____ Data provided
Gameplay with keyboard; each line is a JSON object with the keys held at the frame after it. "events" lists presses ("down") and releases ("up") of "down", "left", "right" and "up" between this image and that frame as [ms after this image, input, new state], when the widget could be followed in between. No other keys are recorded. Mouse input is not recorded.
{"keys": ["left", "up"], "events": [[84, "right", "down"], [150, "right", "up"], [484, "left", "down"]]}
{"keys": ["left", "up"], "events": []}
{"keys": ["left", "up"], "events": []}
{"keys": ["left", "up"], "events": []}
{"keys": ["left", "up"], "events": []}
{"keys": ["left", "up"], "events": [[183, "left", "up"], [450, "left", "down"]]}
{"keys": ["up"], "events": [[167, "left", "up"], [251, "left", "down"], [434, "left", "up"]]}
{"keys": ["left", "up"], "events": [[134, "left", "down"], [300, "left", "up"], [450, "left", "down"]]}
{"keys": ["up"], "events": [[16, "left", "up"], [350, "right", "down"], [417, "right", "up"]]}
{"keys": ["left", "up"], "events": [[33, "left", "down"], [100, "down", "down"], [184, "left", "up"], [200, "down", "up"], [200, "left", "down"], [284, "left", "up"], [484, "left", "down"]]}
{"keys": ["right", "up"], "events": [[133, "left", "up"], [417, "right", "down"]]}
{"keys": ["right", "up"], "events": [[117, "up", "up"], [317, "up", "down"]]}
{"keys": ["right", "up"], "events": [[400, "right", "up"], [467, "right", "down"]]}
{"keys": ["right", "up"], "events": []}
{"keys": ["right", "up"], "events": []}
________
**Activity**. Please retype the listing above with no line missing.

**Reply**.
Gameplay with keyboard; each line is a JSON object with the keys held at the frame after it. "events" lists presses ("down") and releases ("up") of "down", "left", "right" and "up" between this image and that frame as [ms after this image, input, new state], when the widget could be followed in between. No other keys are recorded. Mouse input is not recorded.
{"keys": ["left", "up"], "events": [[84, "right", "down"], [150, "right", "up"], [484, "left", "down"]]}
{"keys": ["left", "up"], "events": []}
{"keys": ["left", "up"], "events": []}
{"keys": ["left", "up"], "events": []}
{"keys": ["left", "up"], "events": []}
{"keys": ["left", "up"], "events": [[183, "left", "up"], [450, "left", "down"]]}
{"keys": ["up"], "events": [[167, "left", "up"], [251, "left", "down"], [434, "left", "up"]]}
{"keys": ["left", "up"], "events": [[134, "left", "down"], [300, "left", "up"], [450, "left", "down"]]}
{"keys": ["up"], "events": [[16, "left", "up"], [350, "right", "down"], [417, "right", "up"]]}
{"keys": ["left", "up"], "events": [[33, "left", "down"], [100, "down", "down"], [184, "left", "up"], [200, "down", "up"], [200, "left", "down"], [284, "left", "up"], [484, "left", "down"]]}
{"keys": ["right", "up"], "events": [[133, "left", "up"], [417, "right", "down"]]}
{"keys": ["right", "up"], "events": [[117, "up", "up"], [317, "up", "down"]]}
{"keys": ["right", "up"], "events": [[400, "right", "up"], [467, "right", "down"]]}
{"keys": ["right", "up"], "events": []}
{"keys": ["right", "up"], "events": []}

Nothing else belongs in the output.